By reducing low-value all-for-one activities you create space for more meaningful all-for-one activities

But here’s the best part: By reducing low-value all-for-one activities you create space for more meaningful all-for-one activities without jeopardizing your one-for-all goals.

As an example, I still hold a few office hours a week. Very few students attend, but that’s fine, since it creates the opportunity to actually get to know the ones that do that much better. From the perspective of our all-for-one versus one-for-all framing, this is clearly more on the all-for-one side of the scale. Even if it’s open to all students, only a few are actually benefiting. And yes, I could use those hours to work on things that would benefit the entire class.

So this is hard to justify from our all-to-one versus one-for-all optimization perspective. But that’s OK! Because I enjoy office hours and the chance to meet and interact with students in my class. I’m in my class, too, and feel free to arrange at least a few things for my own benefit and enjoyment. And I feel even more comfortable engaging in this kind of indulgence knowing that I’ve created enough time for the one-for-all activities that benefit everyone: even the students I’ll never meet or hear from.

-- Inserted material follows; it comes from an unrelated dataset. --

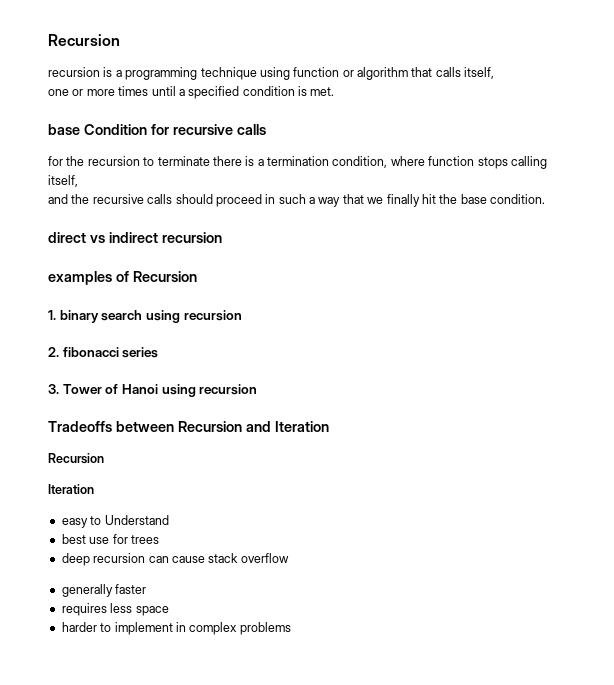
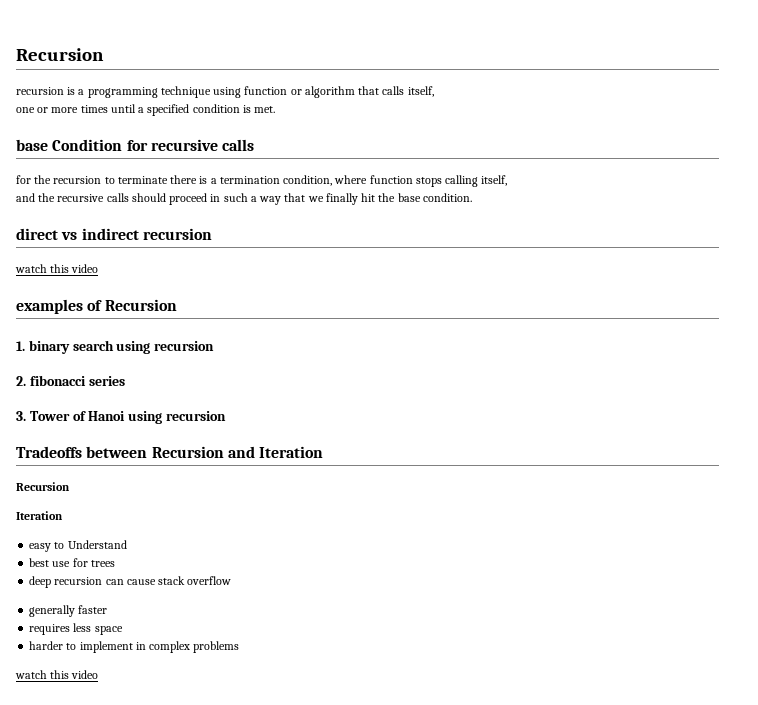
(222, 237) none -> [15,264,99,273] // watch this video
(291, 628) none -> [15,670,99,679] // watch this video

I remind myself of this a few times each semester: Optimizing the 99% means that I have more time and energy to spend on the 1%. So when I get an usual or interesting email from a student, I have time to respond fully and thoughtfully. I have time to write excellent recommendation letters for students I do know well. I have time to have great conversations with students who stop by my office during office hours. And I have time to work on higher-level issues like working with colleagues to improve the entire curriculum. And I have time to write a lot of code! Meanwhile I’m teaching 1000 students extremely well, and enjoying every minute.